DIY Arduino Ambilight with Prismatik

One of my biggest complaints when using someone else’s computer is a lack of proper lighting. Adding a light source behind your screen greatly reduces eye strains and for that reason I’ve had one of my Philips LivingColors lights behind my screen for years. After searching for some Arduino projects I came across the Adalight project and just how easy it is to add a DIY Ambilight to your screen.

Items required for this project

All the items used for this project were ordered on Ali Express or already in my possession. Shipping to the Netherlands takes about 2 weeks when using Ali Standard Shipping but keep in mind shipping times to where you live may differ.

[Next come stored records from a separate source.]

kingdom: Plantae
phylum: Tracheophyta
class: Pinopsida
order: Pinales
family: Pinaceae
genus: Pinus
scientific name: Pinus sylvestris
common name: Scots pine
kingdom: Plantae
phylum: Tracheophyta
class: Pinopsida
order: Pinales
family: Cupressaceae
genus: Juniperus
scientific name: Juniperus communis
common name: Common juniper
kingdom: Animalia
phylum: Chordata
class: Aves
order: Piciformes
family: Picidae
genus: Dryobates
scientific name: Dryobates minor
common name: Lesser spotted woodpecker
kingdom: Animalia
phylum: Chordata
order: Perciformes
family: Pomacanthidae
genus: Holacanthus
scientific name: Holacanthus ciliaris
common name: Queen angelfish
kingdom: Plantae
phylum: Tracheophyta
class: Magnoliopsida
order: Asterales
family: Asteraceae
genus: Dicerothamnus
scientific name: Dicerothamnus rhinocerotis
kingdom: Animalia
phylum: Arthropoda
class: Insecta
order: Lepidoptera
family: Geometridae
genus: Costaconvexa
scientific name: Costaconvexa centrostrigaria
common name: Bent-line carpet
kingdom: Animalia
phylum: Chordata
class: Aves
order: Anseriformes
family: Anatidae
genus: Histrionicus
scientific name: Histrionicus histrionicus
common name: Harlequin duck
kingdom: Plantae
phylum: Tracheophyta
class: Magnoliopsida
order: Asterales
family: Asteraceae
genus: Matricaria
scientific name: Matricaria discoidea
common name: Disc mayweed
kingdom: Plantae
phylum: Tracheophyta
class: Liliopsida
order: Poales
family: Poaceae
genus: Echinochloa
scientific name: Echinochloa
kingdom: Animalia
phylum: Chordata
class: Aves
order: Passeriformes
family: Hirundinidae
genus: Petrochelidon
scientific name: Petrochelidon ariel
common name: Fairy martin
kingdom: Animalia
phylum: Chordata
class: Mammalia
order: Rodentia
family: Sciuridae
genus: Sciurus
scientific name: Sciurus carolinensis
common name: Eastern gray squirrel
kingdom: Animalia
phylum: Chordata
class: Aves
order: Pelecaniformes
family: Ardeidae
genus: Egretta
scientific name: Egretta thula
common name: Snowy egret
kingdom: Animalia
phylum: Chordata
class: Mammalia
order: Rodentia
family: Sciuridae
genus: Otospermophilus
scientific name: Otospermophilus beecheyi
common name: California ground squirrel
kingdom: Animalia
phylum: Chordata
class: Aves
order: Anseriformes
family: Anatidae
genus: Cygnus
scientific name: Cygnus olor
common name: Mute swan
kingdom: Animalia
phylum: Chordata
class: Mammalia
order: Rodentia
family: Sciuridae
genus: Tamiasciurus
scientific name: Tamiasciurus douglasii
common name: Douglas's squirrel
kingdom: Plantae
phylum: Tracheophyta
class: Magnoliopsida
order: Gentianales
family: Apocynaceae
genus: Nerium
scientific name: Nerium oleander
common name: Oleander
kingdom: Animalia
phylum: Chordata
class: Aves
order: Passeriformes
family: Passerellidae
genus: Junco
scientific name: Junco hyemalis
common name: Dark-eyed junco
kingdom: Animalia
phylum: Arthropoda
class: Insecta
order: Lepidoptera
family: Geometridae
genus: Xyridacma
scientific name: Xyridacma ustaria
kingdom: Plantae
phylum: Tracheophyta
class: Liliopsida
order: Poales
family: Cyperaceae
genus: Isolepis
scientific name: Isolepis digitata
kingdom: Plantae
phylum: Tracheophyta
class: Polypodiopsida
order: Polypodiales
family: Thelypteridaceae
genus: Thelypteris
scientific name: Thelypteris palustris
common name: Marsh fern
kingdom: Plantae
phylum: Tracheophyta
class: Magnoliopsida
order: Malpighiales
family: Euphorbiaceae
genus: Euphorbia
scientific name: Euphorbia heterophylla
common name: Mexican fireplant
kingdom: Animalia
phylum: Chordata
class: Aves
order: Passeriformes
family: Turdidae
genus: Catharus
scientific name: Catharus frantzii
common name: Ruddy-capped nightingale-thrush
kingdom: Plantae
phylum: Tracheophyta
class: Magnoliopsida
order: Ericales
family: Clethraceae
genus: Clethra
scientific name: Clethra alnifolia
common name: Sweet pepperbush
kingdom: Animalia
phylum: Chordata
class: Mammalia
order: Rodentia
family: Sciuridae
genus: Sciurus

  • Any Arduino with an USB port such as a Nano or Uno. (€2.50)
  • WS2812 RGB LED strip. (€15 per 5 meters)
    • Don’t forget to measure the length you’ll need. For reference, I used 1 meter to add a strip to the top of 2 23″ monitors.
    • Strips with 30 and 60 LEDs per meter are common. More LEDs will result in smoother colour transitions, but also means a higher power draw (up to 60mA per RGB LED).
  • A suitable 5V DC power supply. The IKEA KOPPLA charger can provide up to 2.5A per USB port, costs €8 and unlike cheap Chinese chargers will not start a house fire.
  • Psieg’s Fork of Prismatik (Win, Mac, Linux).
  • The Adalight WS2812 code.
  • The FastLED library.
  • Basic soldering tools, a spare USB cable, breadboard cables, hot glue, and a cup of coffee to keep those caffeine levels up.

Hooking everything up

Upload the code to your Arduino, cut the strip to length and solder everything together using the schematic below. The shared ground connection is here to prevent things from going craycray. Also if you have a “dirty power” you should add a 220 Ohm resister on between the data line to prevent other minor bugs. If you’re planning on using multiple screens I’d also suggest using male and female headers between each monitor so you can easily connect and disconnect the strips if you ever need to move or replace your monitor.

adalight schematic

With everything connected you can now launch Prismatik and configure your newly made Adalight by using the instructions provided by the program. The program supports multiple screens, however you’ll have to add all the LED boxes on one screen and then drag them over to the other screen and resize them accordingly. You can also do this using by editing your profile txt file which can be opened from Prismatik’s profile screen. Once tested you can glue everything to your monitor using hot glue or double sided tape if you haven’t done so already.

Example videos

What better way to demonstrate this project than with some videos? The first video is a combination of demonstration videos and a proper movie example. The second video is the music mode build into Prismatik. Not shown here is the static light setting which just keeps the lights set to one colour.

 

Arduino Code Tweaks

One thing the Adalight code lacks is any form of power management. While power consumption shouldn’t be an issue if you’ve chosen a proper power supply, it can give you just enough headroom to use another charger you may already own. Without it the 64 LED”s I used would draw 2700mA when set to white on full brightness which is 200mA more than my charger is rated for. By adding the set_max_power_in_volts_and_milliamps function I reduced it to a measured 1800mA. Keep in mind this function is far from perfect considering I limited it to 1000mA and still drew 1800mA peaks. I also commented out the red green blue flash when you power on the Arduino as it gets annoying every time you boot your PC.